In terms of this story, "Will of the Lord," there are certainly some punctuation, spelling, vocabulary, and capitalization issues. However, as I understand it, English is not the author's first language, so my hat's off to Shoujo for attempting such an ambitious story. None of the things I just listed couldn't be fixed by a skilled editor; and in my experience, few writers can self-edit anyway, even if they are to the language born. The trick is to find someone who is good at editing and has the time to help you out.

And while I'm on the subject, I did notice that the version of English employed in this story shifted between American and U.K. English fairly frequently. I assume the writer was just unaware of the difference, as are many people, frankly. Even though English is one big happy global language, Americans spell certain words one way ("honor," "realize," "gray," as examples) and Brits spell these same words another way ("honour," "realise," "grey"). Neither way is incorrect; the trick is to just learn the difference, pick which one will be recognized (recognised?)by your audience, and then use it consistently.

Where I struggled was in the set up to this story, which I thought didn't provide me enough information to understand who "I" was, the significance of the title that was being bestowed during the coronation, or why I as the reader needed to be concerned about any of this stuff. And truth be told, I went several pages thinking "I" was the father and not the son. Until the father [CENSORED TO AVOID SPOILING THE STORY].

As the story progressed, however, I did eventually work out that "I" was Wenceslaus, a.k.a. Charles IV. He was apparently a mediocre monarch who struggled to inspire trust in people, or in some cases to himself trust the right people.

I never did get a grasp on Ansel, nor the repeated "stick picker" epithet. Was Ansel truly an evil schemer, or was Wenceslaus just excessively prejudiced against him? Again, there was insufficient detail for me to make that determination.

Therefore even though I could recognize a lot of promise in the dialog scenes, in many instances I wasn't entirely sure what the people were talking about, or why these things were important to them.

For that matter, I've never understood the whole concept of the Holy Roman Empire anyway. All I know is that it was none of the three things described in the name: it was neither holy, Roman, nor an empire. So the scenes in "Will of the Lord" that involved Wenceslaus / Charles IV either plotting and scheming in one story line, or trying to build alliances in the other, were somewhat lost on me, as I did not know the rules of the game, so to speak, let along the significance of any of the players.

All of this being said, I think "Will of the Lord" is better than the ratings indicate, and it shows promise.

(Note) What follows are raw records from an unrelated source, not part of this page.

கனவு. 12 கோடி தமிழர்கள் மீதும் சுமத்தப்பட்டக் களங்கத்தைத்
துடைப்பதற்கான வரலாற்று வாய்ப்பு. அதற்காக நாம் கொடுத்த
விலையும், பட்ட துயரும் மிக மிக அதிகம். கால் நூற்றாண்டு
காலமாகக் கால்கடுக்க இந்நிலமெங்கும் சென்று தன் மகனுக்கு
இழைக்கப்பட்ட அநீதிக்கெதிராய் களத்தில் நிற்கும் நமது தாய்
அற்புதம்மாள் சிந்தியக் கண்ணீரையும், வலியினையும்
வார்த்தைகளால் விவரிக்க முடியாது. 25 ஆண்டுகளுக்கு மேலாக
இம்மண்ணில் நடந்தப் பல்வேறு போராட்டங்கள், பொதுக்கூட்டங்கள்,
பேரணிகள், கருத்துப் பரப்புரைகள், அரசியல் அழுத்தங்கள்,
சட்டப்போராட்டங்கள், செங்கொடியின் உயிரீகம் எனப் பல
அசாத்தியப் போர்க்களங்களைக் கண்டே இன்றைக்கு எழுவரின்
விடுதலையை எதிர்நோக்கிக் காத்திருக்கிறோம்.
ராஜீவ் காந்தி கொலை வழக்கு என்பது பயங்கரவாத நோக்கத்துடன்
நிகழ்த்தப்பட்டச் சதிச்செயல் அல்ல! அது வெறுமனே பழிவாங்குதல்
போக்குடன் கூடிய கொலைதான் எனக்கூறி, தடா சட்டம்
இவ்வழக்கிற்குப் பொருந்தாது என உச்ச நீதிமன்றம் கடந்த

I am glad I took the time to read it.
-- Bill_Ingersoll on 6/10/2019 1:11:52 AM with a score of 0
This was a lot of fun, and it got better and better as I read. The prose was well put together, and the setting was interestingly gritty. A good ear for dialogue and fun swordsplay. I was particularly impressed by the feeling of weighty choices. Some of the spacing was a little weird, but nothing that threw me off too much.